• Source document:
1. webhook ingestion

every inbound webhook is HMAC-verified first (razorpay = HMAC-SHA256, payu = its own scheme). signature mismatch → quarantined to a separate table, never touches the ledger. signature ok → persisted before anything else runs. your app can be down when the webhook arrives — paystable has it, and will replay it when you come back.

2. verification & stabilization

a failure webhook is never acted on directly. paystable queues it and polls the gateway's status API on jittered exponential backoff:

5s → 10s → 20s → 40s → 80s → 160s

the status must be stable across N consecutive checks (default N=3) before it's marked verified. one API call is a guess. three agreeing API calls is the truth. jitter prevents 100 failed checkouts at the same minute from thundering payu's status endpoint into a rate-limit ban.

3. reconciliation ledger

permanent, append-only record of every webhook, every poll, every state transition, with timestamps and gateway raw payloads. when something goes wrong, you stop saying "something went wrong" and start saying "here is exactly what went wrong, signed, dated, exportable." useful for refund decisions, internal audits, and disputes with the gateway when their numbers and yours disagree.

4. outbound delivery manager

paystable knowing the truth is half the job. the other half is making sure your app receives it. we maintain a postgres outbox. every verified event is delivered to your app with retries, exponential backoff, and idempotency keys (keyed on the verified-event id, so a duplicate delivery is a no-op). your app can be down for an hour and not lose a single confirmation.

5. hold API

your checkout flow calls:

POST /hold
{ "txn_id": "...", "ttl_seconds": 300 }

paystable holds the record in PENDING. if verification confirms success inside the TTL, the hold flips to CONFIRMED. if the TTL expires, paystable runs one final verification pass before sending the release callback to your app — because a TTL alone is exactly the kind of unverified signal we refuse to act on. you don't manage timers, retries, or state machines. paystable does.

6. ops dashboard

a small React UI showing:

  • mismatch rate per gateway, over time
  • full timeline of every mismatch transaction
  • exportable audit reports for gateway disputes
  • slack / telegram alerts the moment a mismatch is detected
  • adaptive polling — if paystable detects a gateway is consistently returning stale reads, it marks it degraded and automatically slows polling across every active txn on that gateway. your built-in answer to rate limits.

• Requirement 1: List the six numbered section headings in the paystable overview, in order.
• Requirement 2: From the paystable overview, reproduce word for word the passage that opens with the words containing "a failure webhook" and closes with "a rate-limit ban.".

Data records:
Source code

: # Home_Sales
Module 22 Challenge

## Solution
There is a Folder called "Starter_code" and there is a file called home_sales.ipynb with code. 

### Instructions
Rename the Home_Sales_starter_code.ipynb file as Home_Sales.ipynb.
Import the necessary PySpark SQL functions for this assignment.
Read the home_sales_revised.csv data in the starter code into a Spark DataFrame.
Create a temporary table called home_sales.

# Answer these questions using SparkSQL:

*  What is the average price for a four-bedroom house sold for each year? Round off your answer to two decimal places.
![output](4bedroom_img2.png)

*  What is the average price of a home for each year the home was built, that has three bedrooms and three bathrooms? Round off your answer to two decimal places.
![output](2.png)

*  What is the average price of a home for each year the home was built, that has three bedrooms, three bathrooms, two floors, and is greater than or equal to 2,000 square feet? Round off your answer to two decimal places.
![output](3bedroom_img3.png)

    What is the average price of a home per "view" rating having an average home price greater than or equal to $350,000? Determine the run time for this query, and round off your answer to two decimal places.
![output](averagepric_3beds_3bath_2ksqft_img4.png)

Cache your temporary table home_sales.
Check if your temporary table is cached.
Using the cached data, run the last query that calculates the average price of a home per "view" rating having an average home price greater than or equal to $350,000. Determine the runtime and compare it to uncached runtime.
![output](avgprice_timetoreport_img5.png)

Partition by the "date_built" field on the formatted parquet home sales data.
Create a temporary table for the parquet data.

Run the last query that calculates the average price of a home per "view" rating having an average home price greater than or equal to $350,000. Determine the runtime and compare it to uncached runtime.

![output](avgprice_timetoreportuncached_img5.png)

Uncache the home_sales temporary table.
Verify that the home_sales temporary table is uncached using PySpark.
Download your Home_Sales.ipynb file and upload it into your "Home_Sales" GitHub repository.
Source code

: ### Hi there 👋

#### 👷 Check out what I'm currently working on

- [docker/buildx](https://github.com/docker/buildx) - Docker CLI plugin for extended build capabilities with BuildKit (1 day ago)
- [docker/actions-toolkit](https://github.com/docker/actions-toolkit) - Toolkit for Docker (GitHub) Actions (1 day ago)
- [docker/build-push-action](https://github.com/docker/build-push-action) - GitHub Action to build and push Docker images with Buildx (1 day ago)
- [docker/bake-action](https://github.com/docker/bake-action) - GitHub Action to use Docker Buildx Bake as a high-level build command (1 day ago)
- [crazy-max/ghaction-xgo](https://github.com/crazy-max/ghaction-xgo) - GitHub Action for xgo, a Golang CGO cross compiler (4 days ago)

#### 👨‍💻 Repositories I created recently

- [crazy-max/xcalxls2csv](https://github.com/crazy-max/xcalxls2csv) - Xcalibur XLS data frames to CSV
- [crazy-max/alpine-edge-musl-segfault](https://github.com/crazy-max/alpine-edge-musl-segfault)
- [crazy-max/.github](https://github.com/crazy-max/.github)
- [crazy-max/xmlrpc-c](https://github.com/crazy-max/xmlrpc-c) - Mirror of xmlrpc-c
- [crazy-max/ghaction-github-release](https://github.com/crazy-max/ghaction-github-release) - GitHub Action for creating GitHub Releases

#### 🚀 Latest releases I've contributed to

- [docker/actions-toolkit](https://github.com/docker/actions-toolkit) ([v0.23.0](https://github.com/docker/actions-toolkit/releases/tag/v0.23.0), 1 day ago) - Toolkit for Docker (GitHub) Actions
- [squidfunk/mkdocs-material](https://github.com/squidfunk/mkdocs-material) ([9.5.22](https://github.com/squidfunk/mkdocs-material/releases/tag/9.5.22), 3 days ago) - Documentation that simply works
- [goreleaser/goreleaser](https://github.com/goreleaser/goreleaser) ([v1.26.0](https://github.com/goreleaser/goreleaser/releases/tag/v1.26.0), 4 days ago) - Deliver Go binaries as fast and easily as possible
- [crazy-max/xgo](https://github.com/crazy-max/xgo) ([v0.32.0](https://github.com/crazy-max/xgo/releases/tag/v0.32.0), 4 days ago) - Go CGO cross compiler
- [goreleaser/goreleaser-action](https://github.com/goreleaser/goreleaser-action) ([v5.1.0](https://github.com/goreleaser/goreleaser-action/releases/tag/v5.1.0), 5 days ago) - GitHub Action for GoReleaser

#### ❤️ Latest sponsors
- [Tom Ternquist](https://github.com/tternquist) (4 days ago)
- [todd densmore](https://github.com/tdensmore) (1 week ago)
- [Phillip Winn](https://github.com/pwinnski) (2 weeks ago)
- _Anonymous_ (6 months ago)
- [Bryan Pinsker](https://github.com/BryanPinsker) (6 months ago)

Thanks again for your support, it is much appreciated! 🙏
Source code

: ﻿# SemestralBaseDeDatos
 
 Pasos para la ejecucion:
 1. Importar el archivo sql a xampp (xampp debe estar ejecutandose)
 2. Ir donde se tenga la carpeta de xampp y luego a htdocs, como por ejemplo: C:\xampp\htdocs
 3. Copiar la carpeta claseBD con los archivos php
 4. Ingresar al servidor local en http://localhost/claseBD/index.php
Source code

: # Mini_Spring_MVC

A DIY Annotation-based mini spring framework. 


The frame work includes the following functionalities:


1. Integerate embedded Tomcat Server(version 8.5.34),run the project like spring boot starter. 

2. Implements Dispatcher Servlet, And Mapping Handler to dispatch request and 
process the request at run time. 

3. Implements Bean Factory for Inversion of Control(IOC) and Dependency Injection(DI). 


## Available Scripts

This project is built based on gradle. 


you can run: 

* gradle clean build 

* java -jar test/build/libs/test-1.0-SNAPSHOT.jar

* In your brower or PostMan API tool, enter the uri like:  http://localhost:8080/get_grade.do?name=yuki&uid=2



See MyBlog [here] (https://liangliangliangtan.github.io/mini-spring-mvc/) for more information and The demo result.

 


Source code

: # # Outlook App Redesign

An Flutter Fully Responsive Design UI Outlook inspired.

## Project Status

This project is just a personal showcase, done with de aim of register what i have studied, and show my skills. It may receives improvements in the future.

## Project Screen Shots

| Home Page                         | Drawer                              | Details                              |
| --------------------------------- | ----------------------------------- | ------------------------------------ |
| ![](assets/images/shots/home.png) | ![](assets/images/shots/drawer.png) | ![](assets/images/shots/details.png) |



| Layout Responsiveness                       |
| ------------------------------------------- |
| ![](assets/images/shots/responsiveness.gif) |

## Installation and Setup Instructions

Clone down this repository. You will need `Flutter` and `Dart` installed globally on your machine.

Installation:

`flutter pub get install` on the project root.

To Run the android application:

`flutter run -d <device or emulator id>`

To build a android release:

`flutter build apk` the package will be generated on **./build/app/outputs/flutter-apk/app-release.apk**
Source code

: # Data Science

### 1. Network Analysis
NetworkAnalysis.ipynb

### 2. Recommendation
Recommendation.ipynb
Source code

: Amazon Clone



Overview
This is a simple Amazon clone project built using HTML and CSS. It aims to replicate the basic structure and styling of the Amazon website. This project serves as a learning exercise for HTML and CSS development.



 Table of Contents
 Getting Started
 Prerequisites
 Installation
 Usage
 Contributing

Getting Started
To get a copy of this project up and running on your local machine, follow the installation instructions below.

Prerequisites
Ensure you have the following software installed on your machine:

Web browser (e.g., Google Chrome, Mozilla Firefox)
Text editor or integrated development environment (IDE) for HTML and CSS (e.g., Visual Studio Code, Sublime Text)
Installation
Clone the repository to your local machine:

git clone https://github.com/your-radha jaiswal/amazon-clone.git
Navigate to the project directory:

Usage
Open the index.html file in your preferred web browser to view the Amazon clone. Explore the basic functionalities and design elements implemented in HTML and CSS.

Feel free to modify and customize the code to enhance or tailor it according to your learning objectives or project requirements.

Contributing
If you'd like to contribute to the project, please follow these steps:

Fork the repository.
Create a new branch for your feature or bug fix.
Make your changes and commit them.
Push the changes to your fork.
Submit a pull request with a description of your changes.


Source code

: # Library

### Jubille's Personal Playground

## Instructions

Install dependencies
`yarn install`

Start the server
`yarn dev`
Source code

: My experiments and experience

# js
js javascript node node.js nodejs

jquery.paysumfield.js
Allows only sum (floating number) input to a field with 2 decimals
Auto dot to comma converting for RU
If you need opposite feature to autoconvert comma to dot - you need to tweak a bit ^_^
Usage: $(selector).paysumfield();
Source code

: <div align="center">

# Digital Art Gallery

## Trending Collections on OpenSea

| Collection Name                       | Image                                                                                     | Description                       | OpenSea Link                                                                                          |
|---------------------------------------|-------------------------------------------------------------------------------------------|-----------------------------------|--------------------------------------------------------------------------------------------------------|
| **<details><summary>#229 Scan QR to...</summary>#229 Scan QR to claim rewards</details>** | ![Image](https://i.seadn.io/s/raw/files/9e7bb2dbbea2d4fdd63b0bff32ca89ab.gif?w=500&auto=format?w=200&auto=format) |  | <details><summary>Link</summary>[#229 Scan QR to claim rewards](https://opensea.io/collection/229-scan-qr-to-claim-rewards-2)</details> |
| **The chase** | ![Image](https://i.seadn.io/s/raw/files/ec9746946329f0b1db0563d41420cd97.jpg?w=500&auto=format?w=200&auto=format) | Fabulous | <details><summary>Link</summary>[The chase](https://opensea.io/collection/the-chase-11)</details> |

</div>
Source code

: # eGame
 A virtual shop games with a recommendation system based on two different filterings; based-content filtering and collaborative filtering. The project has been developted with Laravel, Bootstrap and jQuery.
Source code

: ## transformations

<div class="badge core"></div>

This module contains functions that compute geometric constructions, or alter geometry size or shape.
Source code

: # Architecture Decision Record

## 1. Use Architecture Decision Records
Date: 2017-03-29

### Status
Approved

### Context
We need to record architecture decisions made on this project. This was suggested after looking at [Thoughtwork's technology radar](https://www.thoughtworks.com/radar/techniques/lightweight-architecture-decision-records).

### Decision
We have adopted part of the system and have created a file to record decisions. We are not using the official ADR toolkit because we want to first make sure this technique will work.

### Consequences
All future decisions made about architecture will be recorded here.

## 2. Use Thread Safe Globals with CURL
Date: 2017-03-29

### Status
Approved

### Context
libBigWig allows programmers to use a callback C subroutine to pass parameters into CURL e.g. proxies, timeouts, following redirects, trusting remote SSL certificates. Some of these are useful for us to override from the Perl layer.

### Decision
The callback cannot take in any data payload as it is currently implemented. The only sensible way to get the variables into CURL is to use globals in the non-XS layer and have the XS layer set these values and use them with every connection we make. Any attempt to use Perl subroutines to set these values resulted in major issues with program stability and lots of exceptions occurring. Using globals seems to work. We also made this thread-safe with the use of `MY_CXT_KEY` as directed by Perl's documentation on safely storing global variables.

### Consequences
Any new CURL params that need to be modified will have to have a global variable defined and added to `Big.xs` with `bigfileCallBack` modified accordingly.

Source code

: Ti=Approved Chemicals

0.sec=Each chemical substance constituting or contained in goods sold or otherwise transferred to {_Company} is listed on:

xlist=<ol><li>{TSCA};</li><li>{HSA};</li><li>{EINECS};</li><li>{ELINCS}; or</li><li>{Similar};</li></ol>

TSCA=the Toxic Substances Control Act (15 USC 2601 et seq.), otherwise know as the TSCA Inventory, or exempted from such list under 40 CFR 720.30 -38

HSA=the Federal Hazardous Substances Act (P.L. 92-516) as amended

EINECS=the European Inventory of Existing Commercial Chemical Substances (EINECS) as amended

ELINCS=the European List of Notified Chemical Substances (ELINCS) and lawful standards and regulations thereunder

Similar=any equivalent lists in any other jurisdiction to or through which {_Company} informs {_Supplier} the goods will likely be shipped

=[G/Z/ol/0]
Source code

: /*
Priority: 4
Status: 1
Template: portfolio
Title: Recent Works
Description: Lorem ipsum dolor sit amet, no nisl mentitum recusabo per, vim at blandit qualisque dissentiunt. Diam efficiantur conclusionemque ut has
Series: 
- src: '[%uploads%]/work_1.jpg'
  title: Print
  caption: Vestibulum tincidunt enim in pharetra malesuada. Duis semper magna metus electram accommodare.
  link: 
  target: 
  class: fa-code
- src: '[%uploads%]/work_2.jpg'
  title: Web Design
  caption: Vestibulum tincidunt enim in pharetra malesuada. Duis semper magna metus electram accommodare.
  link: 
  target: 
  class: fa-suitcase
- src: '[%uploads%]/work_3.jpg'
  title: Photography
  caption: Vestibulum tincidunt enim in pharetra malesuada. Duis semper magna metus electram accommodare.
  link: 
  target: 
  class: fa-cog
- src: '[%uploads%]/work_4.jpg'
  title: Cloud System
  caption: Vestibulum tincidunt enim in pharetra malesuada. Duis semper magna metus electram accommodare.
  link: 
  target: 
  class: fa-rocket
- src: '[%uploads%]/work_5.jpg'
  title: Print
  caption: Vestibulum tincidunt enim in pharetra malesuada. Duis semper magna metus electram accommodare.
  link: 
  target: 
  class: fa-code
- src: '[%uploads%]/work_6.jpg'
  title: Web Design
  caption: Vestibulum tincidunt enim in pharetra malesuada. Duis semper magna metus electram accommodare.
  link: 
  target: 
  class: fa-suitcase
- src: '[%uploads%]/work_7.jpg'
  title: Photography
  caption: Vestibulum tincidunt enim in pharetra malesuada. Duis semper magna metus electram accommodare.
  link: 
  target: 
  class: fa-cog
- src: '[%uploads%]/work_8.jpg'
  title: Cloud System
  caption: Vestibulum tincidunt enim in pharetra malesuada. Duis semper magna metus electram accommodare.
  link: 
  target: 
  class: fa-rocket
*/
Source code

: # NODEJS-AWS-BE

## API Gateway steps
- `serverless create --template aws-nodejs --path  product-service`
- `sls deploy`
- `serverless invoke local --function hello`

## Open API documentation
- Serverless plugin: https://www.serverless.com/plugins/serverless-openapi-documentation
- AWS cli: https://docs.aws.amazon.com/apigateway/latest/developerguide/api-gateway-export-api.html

• Answer section 1:
1. webhook ingestion
2. verification & stabilization
3. reconciliation ledger
4. outbound delivery manager
5. hold API
6. ops dashboard

• Answer section 2:
a failure webhook is never acted on directly. paystable queues it and polls the gateway's status API on jittered exponential backoff:

5s → 10s → 20s → 40s → 80s → 160s

the status must be stable across N consecutive checks (default N=3) before it's marked verified. one API call is a guess. three agreeing API calls is the truth. jitter prevents 100 failed checkouts at the same minute from thundering payu's status endpoint into a rate-limit ban.